ASSIGNMENT
Copy word for word the part of the sarecycline drug summary starting with "in a scale of" and going on through "are more limited.".

PAGE EXTRACT
○ ○ ○ ○ ○ ○ ○
Sarecycline hydrochloride
(Seysara – Almirall)
Antibacterial Agent

New Drug Comparison Rating (NDCR) = 3
(no or minor advantages/disadvantages)

in a scale of 1 to 5, with 5 being the highest rating

Indication:
Treatment of inflammatory lesions of non-nodular moderate to severe acne vulgaris in patients 9 years of age or older.

Comparable drugs:
Doxycycline, minocycline.

Advantages:
  • Has a narrow antibacterial spectrum and may be less likely to cause gastrointestinal adverse events.
Disadvantages:
  • Has not been directly compared with comparable drugs in clinical studies;
  • Labeled indications are more limited.
Most important risks/adverse events:
Contraindicated in patients with a known hypersensitivity to any of the tetracyclines; may cause adverse developmental effects if used in pregnant women; may cause permanent discoloration of the teeth if it is used during the second and third trimesters of pregnancy, infancy, childhood up to the age of 8 years, and in nursing mothers; use should be avoided in women attempting to conceive a child, and in male partners; photosensitivity (patients should be advised to avoid or minimize exposure to natural or artificial sunlight); central nervous system effects (light-headedness, dizziness, vertigo); intracranial hypertension (headache, visual disturbances; concomitant use with isotretinoin should be avoided); may depress plasma prothrombin activity and, in patients being treated with an anticoagulant, it may be necessary to reduce the dosage of the anticoagulant); concurrent use with penicillins should be avoided; absorption and activity may be reduced by multivalent cation-containing products (e.g., aluminum, magnesium, calcium, iron), and an appropriate interval should separate administration; inhibits P-glycoprotein (P-gp) and may increase the action of P-gp substrates (e.g., digoxin).
○ ○ ○ ○ ○ ○ ○
DATA PROVIDED
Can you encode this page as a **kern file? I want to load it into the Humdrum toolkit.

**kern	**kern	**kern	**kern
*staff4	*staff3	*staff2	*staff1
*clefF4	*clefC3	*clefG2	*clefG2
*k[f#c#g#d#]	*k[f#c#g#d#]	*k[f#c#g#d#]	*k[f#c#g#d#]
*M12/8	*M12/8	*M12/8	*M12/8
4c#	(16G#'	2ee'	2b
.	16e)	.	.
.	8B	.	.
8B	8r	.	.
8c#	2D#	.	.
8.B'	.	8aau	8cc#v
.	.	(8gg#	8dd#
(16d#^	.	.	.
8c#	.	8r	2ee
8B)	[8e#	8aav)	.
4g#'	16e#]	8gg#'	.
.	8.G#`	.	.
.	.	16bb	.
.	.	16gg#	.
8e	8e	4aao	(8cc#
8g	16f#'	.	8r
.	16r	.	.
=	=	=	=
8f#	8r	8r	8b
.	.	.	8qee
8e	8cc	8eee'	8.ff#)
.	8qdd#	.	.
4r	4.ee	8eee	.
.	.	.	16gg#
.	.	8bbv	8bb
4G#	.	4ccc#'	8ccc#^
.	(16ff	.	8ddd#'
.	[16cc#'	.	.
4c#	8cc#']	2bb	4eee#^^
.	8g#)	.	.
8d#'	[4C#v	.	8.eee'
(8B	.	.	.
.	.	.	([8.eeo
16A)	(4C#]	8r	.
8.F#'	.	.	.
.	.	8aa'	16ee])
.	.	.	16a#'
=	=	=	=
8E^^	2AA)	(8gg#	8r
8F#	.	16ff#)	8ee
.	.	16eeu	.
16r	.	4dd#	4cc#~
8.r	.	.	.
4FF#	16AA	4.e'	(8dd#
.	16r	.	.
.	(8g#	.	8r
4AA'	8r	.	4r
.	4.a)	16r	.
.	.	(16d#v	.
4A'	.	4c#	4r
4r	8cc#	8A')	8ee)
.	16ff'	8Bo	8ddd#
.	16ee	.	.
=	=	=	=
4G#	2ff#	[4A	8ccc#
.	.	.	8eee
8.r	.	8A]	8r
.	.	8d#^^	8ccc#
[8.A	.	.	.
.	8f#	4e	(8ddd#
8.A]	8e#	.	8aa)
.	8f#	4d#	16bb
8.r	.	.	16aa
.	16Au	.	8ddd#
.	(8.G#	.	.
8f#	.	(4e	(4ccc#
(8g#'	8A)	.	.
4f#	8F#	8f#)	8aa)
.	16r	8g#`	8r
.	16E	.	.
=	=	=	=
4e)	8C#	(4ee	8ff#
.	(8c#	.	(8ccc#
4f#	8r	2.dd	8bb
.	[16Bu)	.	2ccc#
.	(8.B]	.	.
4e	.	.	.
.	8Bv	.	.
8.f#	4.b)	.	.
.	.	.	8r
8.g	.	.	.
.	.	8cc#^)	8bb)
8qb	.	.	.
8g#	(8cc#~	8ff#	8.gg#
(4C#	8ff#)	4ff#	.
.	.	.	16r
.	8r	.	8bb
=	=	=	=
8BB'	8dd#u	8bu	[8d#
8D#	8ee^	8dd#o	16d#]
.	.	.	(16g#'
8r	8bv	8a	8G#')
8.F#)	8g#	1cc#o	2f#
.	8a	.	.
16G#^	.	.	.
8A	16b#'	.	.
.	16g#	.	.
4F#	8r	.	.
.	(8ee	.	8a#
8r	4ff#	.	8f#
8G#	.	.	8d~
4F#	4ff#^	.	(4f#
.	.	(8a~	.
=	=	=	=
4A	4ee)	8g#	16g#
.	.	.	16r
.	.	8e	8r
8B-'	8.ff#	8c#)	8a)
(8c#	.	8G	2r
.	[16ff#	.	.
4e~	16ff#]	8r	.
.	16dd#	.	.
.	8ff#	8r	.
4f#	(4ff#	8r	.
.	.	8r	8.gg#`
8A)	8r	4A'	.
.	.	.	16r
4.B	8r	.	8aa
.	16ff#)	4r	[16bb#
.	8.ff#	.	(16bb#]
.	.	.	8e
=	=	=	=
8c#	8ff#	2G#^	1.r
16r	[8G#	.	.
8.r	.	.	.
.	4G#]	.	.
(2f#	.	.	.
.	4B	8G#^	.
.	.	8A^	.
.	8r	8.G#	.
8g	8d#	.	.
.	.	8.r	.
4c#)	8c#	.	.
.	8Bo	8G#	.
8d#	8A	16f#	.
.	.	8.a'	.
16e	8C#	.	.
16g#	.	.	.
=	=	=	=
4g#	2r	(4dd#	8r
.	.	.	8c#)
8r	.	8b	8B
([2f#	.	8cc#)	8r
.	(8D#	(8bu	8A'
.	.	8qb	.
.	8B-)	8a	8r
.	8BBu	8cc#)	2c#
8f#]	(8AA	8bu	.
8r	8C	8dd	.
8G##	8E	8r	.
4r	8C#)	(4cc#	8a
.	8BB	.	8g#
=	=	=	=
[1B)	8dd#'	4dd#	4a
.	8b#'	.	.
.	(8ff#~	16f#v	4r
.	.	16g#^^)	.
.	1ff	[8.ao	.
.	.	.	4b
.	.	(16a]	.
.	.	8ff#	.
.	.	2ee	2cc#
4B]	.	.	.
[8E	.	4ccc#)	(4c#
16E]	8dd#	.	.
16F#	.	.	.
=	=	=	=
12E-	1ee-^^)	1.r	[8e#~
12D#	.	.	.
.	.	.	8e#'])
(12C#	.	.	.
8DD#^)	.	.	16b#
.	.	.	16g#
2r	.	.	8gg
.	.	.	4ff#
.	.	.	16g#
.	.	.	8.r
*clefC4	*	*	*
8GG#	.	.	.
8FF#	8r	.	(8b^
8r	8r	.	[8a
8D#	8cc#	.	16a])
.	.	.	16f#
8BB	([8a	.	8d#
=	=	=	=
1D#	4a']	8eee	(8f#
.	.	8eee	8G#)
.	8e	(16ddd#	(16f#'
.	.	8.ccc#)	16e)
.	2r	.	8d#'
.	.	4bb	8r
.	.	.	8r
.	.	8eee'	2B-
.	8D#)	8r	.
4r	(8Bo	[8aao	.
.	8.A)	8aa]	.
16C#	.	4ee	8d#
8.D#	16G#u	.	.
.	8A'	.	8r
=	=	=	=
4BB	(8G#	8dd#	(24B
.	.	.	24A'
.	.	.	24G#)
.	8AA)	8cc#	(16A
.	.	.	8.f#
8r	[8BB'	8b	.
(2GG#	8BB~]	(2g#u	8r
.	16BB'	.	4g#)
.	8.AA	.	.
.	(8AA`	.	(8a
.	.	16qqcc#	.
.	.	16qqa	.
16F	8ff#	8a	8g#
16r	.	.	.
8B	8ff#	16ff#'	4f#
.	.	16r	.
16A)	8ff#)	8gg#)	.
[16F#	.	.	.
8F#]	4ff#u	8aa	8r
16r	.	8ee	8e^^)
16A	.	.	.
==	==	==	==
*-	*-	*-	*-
○ ○ ○ ○ ○ ○ ○
EXPECTED ANSWER
in a scale of 1 to 5, with 5 being the highest rating

Indication:
Treatment of inflammatory lesions of non-nodular moderate to severe acne vulgaris in patients 9 years of age or older.

Comparable drugs:
Doxycycline, minocycline.

Advantages:
  • Has a narrow antibacterial spectrum and may be less likely to cause gastrointestinal adverse events.
Disadvantages:
  • Has not been directly compared with comparable drugs in clinical studies;
  • Labeled indications are more limited.